Questions:
**1)** Sum up the article about RPG zine month in two sentences.
**2)** Retype the article about RPG zine month word for word, everything from "If you’ve never" down to "er… Zine Month?".
**3)** List the crowdfunding sites that the article about RPG zine month says will mainly host this month's zine projects.

*** Document extract Section Begins ***

Another February means another opportunity to dive into the annual well of creativity surrounding tabletop RPG zines. What started with ZineQuest has expanded to include grassroots organisers, alternative crowdfunding platforms and the wayward support of Kickstarter - all collecting into 30 days of small, meaningful creations from outside the traditional publishing scene.
If you’ve never taken part in a previous ZineQuest/Zine Month, prepare for a slew of crowdfunding projects hosted primarily on Kickstarter, Backerkit and relative newcomer Crowdfundr, all of which will campaign to create a full game, supplement, tool or other tabletop-related product formatted into a zine - that most classic expression of indie tabletop design. Most campaigns run for two weeks, at most and can start anytime within the next month.
Dicebreaker will be writing about different projects throughout February and collecting them under a neat tag for easy browsing (found at the bottom of this story!). Below, I’ll list some links and resources to help the curious and excited players find their next adventure or booklet of random tables, but look forward to some deeper dives into especially interesting campaigns here on the main site.
What is ZineQuest, er… Zine Month?
ZineQuest began as a Kickstarter initiative to provide more support to independent and smaller tabletop creators who felt pushed out of the spotlight by massively successful campaigns that raised seven-figure amounts and highly polished books from the likes of Chaosium, Free League and other established names that, frankly, weren’t solely reliant on crowdfunding to make a living.
In 2022, Kickstarter shunted ZineQuest’s usual February timeslot back into August, ostensibly to coincide with Gen Con. Many creators were baffled and upset that they would need to split their time between physically attending the annual Indianapolis convention and running a crowdfunding campaign - both laborious endeavours and vital to paying the bills. Thus, the grassroots Zine Month rose to fill the February void and offered stranded designers a new harbour.
Kickstarter eventually reneged on the ZineQuest shuffle, and last year Crowdfundr began the Tabletop Nonstop spotlight (its success guaranteed a return in 2024 - more on that in a bit). The result is a bustling and vibrant ecosystem of tabletop-focused creation blooming throughout the month across multiple websites. It can be a bit intimidating to know where to look, but we have some tips below.
Where to find zines
Kickstarter’s ZineQuest tag is the best way to browse the current and upcoming crowdfunding projects hosted on the tabletop platform of choice. There’s already a few dozen active projects finding an audience, and more are scheduled to go live in the coming weeks. Kickstarter hasn’t always been the best advocate for indie creators - the Zinequest initiative itself seemingly suffers as a corporate afterthought with little marketing and resources - but the OG promoter still deserves some credit.
Crowdfundr’s Tabletop Nonstop Spotlight returns this year for another batch of special attention paid to the RPG folks who chose to fund their projects on a relative newcomer to the crowdfunding scene. Throughout the month, Crowndfundr plans to highlight tabletop creations on the platform’s main page has dedicated extra promotion and marketing prowess to those creators in the hopes of better surfacing them to prospective customers. You can check out the Tabletop Nonstop Spotlight here, which will update periodically.
The grassroots organised Zine Month has apparently hit a snag this year, as the main website where projects were collected from across the internet and handily pooled on a single page is apparently down and experiencing some major difficulties. We’ll let you know if and when it comes back, but a backup site hosted by Luke of Æther Corp Games is already continuing the good work.
ZineQuest, or Zine Month, has never been a blockbuster financial success on the level of Gamefound’s massive boxes or the Avatar Legends Kickstarter campaign, but it also never aspired to set records. Like the best farmer’s market or community centre art sale, it carves out a little niche on the internet where we can all buy some weird and wonderful RPG creations outside of the usual hustle and grind.

*** Document extract Section Ends ***
*** Given material Section Begins ***

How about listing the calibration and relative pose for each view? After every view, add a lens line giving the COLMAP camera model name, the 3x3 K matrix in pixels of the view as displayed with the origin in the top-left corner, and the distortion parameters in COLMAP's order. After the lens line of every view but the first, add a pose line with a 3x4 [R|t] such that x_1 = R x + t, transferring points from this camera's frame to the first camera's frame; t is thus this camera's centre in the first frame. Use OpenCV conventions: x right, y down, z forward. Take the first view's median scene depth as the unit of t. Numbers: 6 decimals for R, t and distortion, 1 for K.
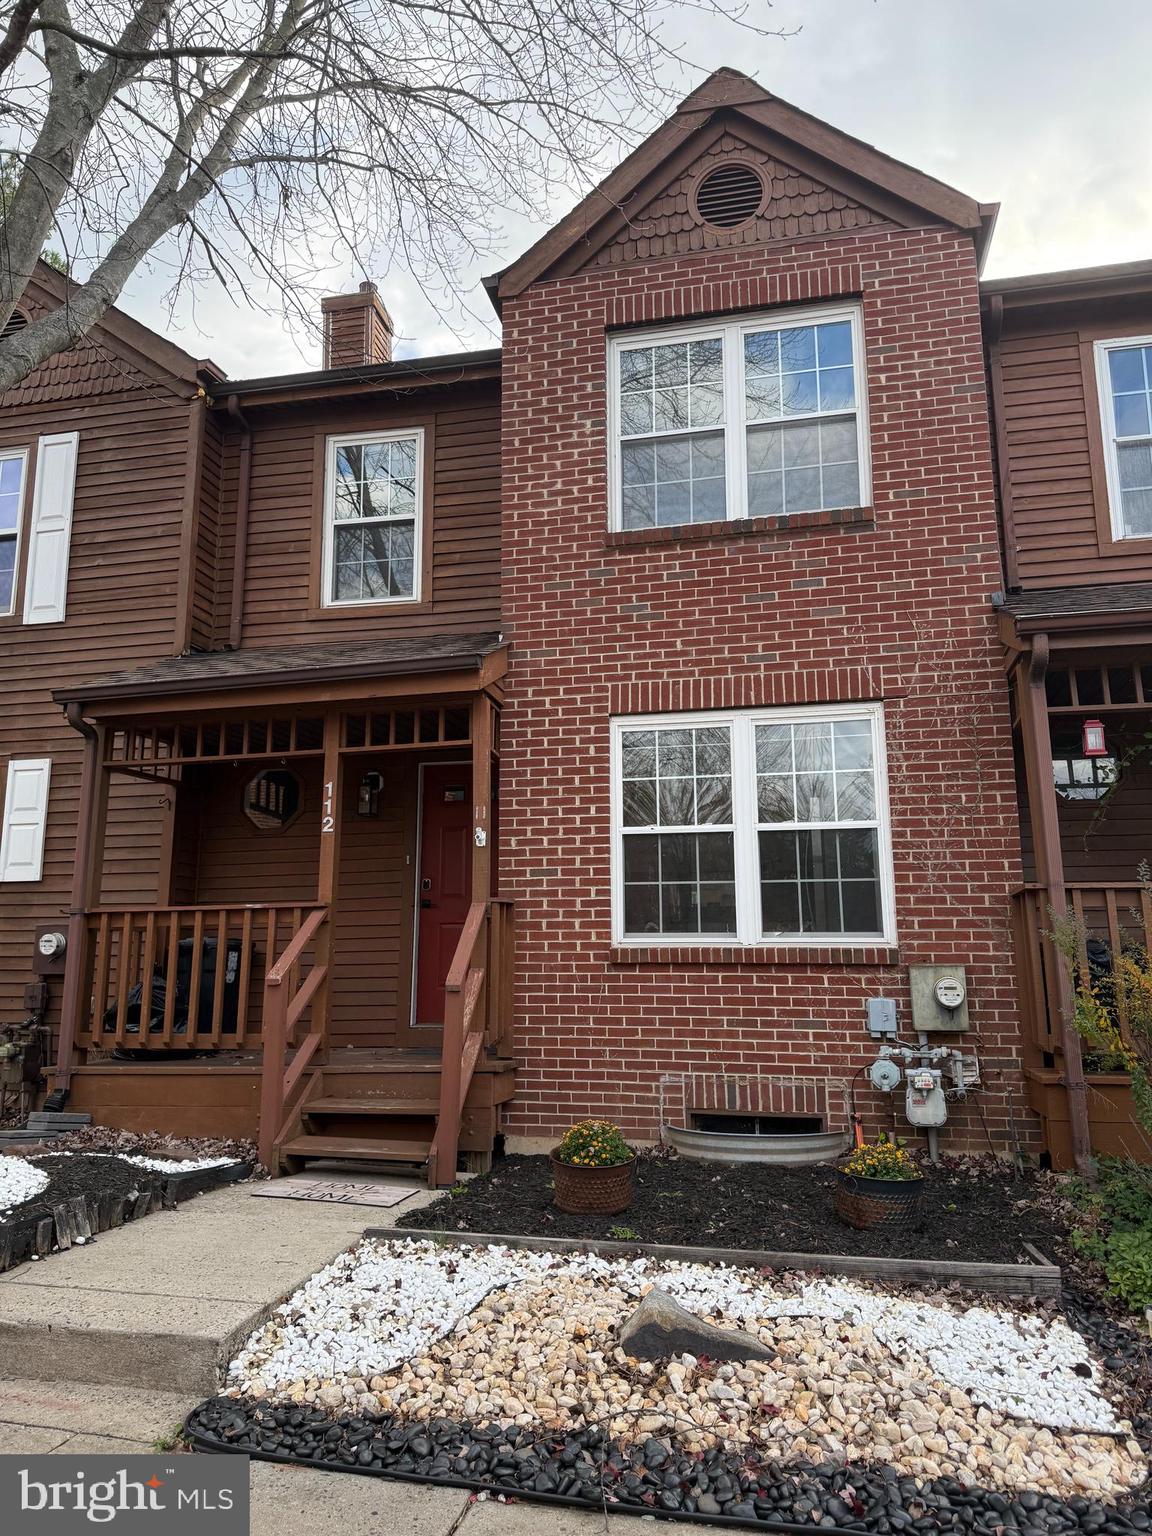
lens RADIAL K [[1071.7, 0, 576.0], [0, 1071.7, 768.0], [0, 0, 1]] dist [0.059795, -0.090926]
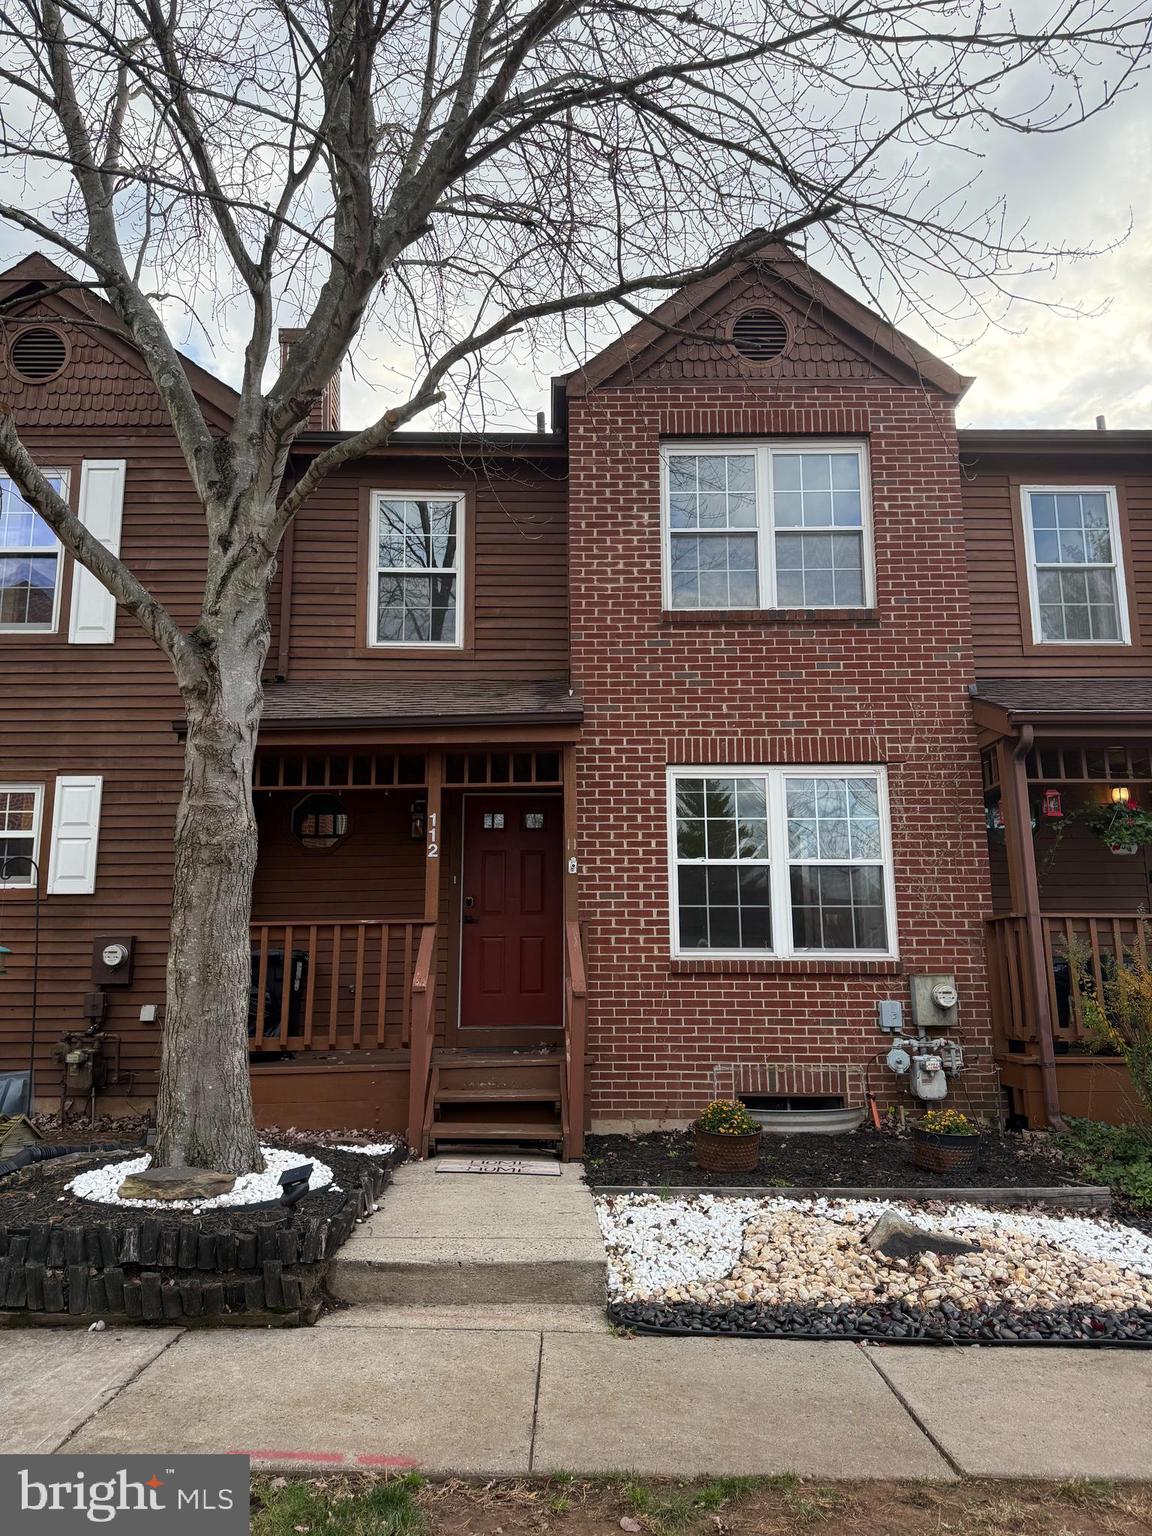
lens RADIAL K [[1069.5, 0, 572.7], [0, 1069.5, 769.6], [0, 0, 1]] dist [0.070491, -0.101529]
pose [[0.973418, 0.041281, 0.225285, -0.348188], [-0.040374, 0.999147, -0.008636, -0.029809], [-0.225450, -0.000689, 0.974255, -0.139704]]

*** Given material Section Ends ***

Per-task answers:
**1)** Every February brings a month of crowdfunding for small tabletop RPG zine projects, hosted mainly on Kickstarter, Backerkit and Crowdfundr. ZineQuest began as a Kickstarter effort to support smaller creators, and after Kickstarter moved it to August in 2022, the grassroots Zine Month filled February, with Crowdfundr later adding its Tabletop Nonstop spotlight.

**2)**
If you’ve never taken part in a previous ZineQuest/Zine Month, prepare for a slew of crowdfunding projects hosted primarily on Kickstarter, Backerkit and relative newcomer Crowdfundr, all of which will campaign to create a full game, supplement, tool or other tabletop-related product formatted into a zine - that most classic expression of indie tabletop design. Most campaigns run for two weeks, at most and can start anytime within the next month.
Dicebreaker will be writing about different projects throughout February and collecting them under a neat tag for easy browsing (found at the bottom of this story!). Below, I’ll list some links and resources to help the curious and excited players find their next adventure or booklet of random tables, but look forward to some deeper dives into especially interesting campaigns here on the main site.
What is ZineQuest, er… Zine Month?

**3)**
- Kickstarter
- Backerkit
- Crowdfundr